Write out every one of the records below word for word, with no changes.
··· SUPPLIED MATERIAL
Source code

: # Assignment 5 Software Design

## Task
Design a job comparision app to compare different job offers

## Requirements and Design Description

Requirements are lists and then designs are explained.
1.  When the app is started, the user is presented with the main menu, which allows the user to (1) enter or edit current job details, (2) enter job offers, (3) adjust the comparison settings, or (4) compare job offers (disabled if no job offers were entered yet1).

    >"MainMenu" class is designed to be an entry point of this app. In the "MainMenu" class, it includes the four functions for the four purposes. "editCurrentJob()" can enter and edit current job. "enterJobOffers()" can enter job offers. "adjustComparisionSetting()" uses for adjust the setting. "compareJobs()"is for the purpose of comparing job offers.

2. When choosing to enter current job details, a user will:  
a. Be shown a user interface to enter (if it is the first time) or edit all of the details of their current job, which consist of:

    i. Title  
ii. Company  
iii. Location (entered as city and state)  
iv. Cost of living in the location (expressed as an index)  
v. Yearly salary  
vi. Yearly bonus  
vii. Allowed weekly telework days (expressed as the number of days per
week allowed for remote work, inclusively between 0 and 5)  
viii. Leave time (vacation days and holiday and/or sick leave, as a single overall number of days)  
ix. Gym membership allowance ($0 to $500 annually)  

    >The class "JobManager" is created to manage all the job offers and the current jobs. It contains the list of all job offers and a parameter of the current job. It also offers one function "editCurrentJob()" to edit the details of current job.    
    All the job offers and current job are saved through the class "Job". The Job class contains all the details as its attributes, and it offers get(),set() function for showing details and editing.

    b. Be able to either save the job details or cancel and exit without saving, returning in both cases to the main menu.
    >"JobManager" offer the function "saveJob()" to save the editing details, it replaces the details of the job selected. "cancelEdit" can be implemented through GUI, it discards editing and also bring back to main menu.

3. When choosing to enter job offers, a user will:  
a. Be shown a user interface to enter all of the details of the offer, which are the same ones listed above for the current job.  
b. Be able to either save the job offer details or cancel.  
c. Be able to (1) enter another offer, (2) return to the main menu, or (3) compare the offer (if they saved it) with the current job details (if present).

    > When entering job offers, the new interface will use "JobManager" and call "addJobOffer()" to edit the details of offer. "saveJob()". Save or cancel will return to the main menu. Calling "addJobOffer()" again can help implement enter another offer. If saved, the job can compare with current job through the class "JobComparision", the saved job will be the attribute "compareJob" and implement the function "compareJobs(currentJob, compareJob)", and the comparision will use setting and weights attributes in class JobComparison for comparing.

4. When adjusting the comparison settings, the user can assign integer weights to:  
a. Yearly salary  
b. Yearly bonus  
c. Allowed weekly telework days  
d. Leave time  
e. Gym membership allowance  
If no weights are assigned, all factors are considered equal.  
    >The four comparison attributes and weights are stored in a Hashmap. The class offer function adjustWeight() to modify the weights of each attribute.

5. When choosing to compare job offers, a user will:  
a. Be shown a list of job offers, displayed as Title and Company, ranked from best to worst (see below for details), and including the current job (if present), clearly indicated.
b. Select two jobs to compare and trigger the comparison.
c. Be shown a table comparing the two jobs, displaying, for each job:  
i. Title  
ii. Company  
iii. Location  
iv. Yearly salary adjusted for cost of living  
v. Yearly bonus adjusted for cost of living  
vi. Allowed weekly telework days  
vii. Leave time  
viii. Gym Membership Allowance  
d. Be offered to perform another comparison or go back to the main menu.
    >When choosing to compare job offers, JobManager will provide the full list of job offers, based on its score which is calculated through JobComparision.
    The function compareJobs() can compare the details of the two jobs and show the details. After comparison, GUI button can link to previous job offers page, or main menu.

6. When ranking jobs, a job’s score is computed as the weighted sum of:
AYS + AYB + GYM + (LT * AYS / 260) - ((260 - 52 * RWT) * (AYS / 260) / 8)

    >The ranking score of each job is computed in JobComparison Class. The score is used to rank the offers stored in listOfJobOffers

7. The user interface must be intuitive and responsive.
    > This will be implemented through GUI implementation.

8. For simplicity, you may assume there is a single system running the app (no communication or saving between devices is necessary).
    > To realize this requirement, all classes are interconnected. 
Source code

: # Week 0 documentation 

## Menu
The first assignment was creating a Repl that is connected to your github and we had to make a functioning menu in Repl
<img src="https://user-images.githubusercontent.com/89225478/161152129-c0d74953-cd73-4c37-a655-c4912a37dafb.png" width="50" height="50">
······
## WRITTEN ANSWER:
Source code

: # Assignment 5 Software Design

## Task
Design a job comparision app to compare different job offers

## Requirements and Design Description

Requirements are lists and then designs are explained.
1.  When the app is started, the user is presented with the main menu, which allows the user to (1) enter or edit current job details, (2) enter job offers, (3) adjust the comparison settings, or (4) compare job offers (disabled if no job offers were entered yet1).

    >"MainMenu" class is designed to be an entry point of this app. In the "MainMenu" class, it includes the four functions for the four purposes. "editCurrentJob()" can enter and edit current job. "enterJobOffers()" can enter job offers. "adjustComparisionSetting()" uses for adjust the setting. "compareJobs()"is for the purpose of comparing job offers.

2. When choosing to enter current job details, a user will:  
a. Be shown a user interface to enter (if it is the first time) or edit all of the details of their current job, which consist of:

    i. Title  
ii. Company  
iii. Location (entered as city and state)  
iv. Cost of living in the location (expressed as an index)  
v. Yearly salary  
vi. Yearly bonus  
vii. Allowed weekly telework days (expressed as the number of days per
week allowed for remote work, inclusively between 0 and 5)  
viii. Leave time (vacation days and holiday and/or sick leave, as a single overall number of days)  
ix. Gym membership allowance ($0 to $500 annually)  

    >The class "JobManager" is created to manage all the job offers and the current jobs. It contains the list of all job offers and a parameter of the current job. It also offers one function "editCurrentJob()" to edit the details of current job.    
    All the job offers and current job are saved through the class "Job". The Job class contains all the details as its attributes, and it offers get(),set() function for showing details and editing.

    b. Be able to either save the job details or cancel and exit without saving, returning in both cases to the main menu.
    >"JobManager" offer the function "saveJob()" to save the editing details, it replaces the details of the job selected. "cancelEdit" can be implemented through GUI, it discards editing and also bring back to main menu.

3. When choosing to enter job offers, a user will:  
a. Be shown a user interface to enter all of the details of the offer, which are the same ones listed above for the current job.  
b. Be able to either save the job offer details or cancel.  
c. Be able to (1) enter another offer, (2) return to the main menu, or (3) compare the offer (if they saved it) with the current job details (if present).

    > When entering job offers, the new interface will use "JobManager" and call "addJobOffer()" to edit the details of offer. "saveJob()". Save or cancel will return to the main menu. Calling "addJobOffer()" again can help implement enter another offer. If saved, the job can compare with current job through the class "JobComparision", the saved job will be the attribute "compareJob" and implement the function "compareJobs(currentJob, compareJob)", and the comparision will use setting and weights attributes in class JobComparison for comparing.

4. When adjusting the comparison settings, the user can assign integer weights to:  
a. Yearly salary  
b. Yearly bonus  
c. Allowed weekly telework days  
d. Leave time  
e. Gym membership allowance  
If no weights are assigned, all factors are considered equal.  
    >The four comparison attributes and weights are stored in a Hashmap. The class offer function adjustWeight() to modify the weights of each attribute.

5. When choosing to compare job offers, a user will:  
a. Be shown a list of job offers, displayed as Title and Company, ranked from best to worst (see below for details), and including the current job (if present), clearly indicated.
b. Select two jobs to compare and trigger the comparison.
c. Be shown a table comparing the two jobs, displaying, for each job:  
i. Title  
ii. Company  
iii. Location  
iv. Yearly salary adjusted for cost of living  
v. Yearly bonus adjusted for cost of living  
vi. Allowed weekly telework days  
vii. Leave time  
viii. Gym Membership Allowance  
d. Be offered to perform another comparison or go back to the main menu.
    >When choosing to compare job offers, JobManager will provide the full list of job offers, based on its score which is calculated through JobComparision.
    The function compareJobs() can compare the details of the two jobs and show the details. After comparison, GUI button can link to previous job offers page, or main menu.

6. When ranking jobs, a job’s score is computed as the weighted sum of:
AYS + AYB + GYM + (LT * AYS / 260) - ((260 - 52 * RWT) * (AYS / 260) / 8)

    >The ranking score of each job is computed in JobComparison Class. The score is used to rank the offers stored in listOfJobOffers

7. The user interface must be intuitive and responsive.
    > This will be implemented through GUI implementation.

8. For simplicity, you may assume there is a single system running the app (no communication or saving between devices is necessary).
    > To realize this requirement, all classes are interconnected. 
Source code

: # Week 0 documentation 

## Menu
The first assignment was creating a Repl that is connected to your github and we had to make a functioning menu in Repl
<img src="https://user-images.githubusercontent.com/89225478/161152129-c0d74953-cd73-4c37-a655-c4912a37dafb.png" width="50" height="50">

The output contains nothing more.